Paper NS+NC-TuA12
Tailoring Emission Properties of Nano Rare Earth Doped Oxides

Tuesday, October 21, 2008, 5:20 pm, Room 311

Ceria (CeO2) is a rare earth metal oxide known for possessing less toxicity than many other metal oxides. Although the beneficial therapeutic properties of ceria nanoparticles have been explored, poor emission properties limit its application in imaging. The continuing quest to understand the interaction of ceria nanoparticles with cell requires better luminescent property of ceria, for which a nanoscale manipulation by doping has been reported. Europium is known for its strong emission and its atomic radii being close to that of cerium favors extensive solid solubility in ceria lattice. A systematic approach has been used to optimize emission intensity by varying the dopant concentration and annealing temperature. The doped oxide particles were synthesized by room temperature chemical precipitation technique. The size and morphology of the particles were characterized by high-resolution transmission electron microcopy (HRTEM). Strain induced on doping was calculated through X-ray Diffraction (XRD) from Williamson-Hall plot and is found to increase with the amount of dopant and decreases with annealing temperature. The emission property of europium doped ceria nanoparticles were studied by photoluminescence spectra. In order to disseminate the influence of surface chemical species, oxidation state, oxygen vacancy and strain on emission, X-ray photoelectron (XPS), Raman and Infra-red (IR) spectral characterizations were carried out. XPS results indicated that the ratio of Ce3+/Ce4+increases with dopant concentration and decreases with annealing temperature. Raman studies show a progressive shift to the higher energy due to local symmetry ordering with the temperature. Emission intensity varies with the wavelength of excitation and observed transitions indicate the presence of Eu3+ in different symmetry environments.

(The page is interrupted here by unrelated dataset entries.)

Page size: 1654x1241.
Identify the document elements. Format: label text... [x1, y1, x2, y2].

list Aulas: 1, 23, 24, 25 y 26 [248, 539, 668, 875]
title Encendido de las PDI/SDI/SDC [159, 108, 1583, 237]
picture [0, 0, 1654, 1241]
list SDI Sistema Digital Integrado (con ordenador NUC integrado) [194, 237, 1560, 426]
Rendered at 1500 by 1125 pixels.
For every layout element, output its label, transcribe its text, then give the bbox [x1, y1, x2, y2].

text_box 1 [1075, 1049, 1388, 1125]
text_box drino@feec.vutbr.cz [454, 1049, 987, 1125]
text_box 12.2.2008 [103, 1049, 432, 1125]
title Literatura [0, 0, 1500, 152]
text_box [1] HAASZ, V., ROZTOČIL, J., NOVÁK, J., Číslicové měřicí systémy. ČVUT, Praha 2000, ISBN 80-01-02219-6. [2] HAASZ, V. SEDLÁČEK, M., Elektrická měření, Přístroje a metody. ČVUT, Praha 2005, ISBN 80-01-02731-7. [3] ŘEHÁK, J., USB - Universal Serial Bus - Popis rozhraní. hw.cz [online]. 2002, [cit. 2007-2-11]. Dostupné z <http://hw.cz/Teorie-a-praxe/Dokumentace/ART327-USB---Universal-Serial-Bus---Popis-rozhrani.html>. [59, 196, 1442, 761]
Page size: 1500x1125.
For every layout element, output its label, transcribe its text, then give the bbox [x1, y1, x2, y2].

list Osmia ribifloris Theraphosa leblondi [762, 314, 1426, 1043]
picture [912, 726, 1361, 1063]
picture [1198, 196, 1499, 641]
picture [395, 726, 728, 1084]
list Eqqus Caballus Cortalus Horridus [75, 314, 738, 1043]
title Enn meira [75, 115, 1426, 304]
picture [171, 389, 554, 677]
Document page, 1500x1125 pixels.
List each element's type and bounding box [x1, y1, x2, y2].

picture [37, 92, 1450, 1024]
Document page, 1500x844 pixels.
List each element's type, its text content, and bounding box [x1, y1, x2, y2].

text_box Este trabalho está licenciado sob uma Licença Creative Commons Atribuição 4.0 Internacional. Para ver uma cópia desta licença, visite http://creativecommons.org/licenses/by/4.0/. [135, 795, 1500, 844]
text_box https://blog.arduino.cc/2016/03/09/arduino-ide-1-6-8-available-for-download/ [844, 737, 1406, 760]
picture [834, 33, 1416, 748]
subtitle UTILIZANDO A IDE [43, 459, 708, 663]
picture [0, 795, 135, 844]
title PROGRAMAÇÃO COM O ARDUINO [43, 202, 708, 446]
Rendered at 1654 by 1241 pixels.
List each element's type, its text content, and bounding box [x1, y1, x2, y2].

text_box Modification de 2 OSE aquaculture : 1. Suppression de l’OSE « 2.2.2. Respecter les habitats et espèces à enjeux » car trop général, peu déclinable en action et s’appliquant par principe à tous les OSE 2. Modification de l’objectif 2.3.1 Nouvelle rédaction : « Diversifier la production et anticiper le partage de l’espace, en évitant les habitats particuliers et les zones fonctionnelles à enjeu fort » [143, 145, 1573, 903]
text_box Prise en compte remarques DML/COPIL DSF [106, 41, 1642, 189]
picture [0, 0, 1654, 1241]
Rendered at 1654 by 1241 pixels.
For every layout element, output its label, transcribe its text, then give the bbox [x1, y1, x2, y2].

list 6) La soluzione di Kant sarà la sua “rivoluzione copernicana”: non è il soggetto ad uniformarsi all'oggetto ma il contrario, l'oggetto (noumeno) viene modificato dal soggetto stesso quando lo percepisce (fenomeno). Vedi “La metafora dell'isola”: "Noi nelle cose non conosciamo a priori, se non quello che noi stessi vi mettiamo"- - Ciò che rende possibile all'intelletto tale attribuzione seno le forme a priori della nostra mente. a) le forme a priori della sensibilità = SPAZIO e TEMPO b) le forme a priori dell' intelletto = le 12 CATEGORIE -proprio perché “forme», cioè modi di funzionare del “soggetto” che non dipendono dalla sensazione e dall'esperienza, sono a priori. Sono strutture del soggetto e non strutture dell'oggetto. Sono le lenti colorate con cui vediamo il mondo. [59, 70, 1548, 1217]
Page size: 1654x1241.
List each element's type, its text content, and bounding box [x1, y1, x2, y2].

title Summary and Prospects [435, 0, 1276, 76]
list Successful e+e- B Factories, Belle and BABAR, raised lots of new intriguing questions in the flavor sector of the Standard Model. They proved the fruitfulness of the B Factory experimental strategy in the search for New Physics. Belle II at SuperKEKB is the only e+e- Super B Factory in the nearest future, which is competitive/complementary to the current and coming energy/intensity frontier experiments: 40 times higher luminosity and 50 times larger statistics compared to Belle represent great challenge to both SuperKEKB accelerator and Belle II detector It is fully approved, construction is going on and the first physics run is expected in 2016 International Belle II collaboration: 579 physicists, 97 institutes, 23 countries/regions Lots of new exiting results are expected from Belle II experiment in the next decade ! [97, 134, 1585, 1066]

The photoluminescence was found to be optimum at 15mol% Eu doped ceria and gets quenched with further doping concentration. Emission spectrum of the doped cerium oxide reveals peak characteristic to energy transfer from host to Eu3+ and this becomes more efficient on annealing. The present results are likely to have a profound impact not only for simultaneous therapeutic and imaging, but also on using ceria as carrier under physiological conditions. The study indicates that the enhanced photoluminescence is related to the manipulation of ceria lattice at nanoscale achieved through doping of suitable element.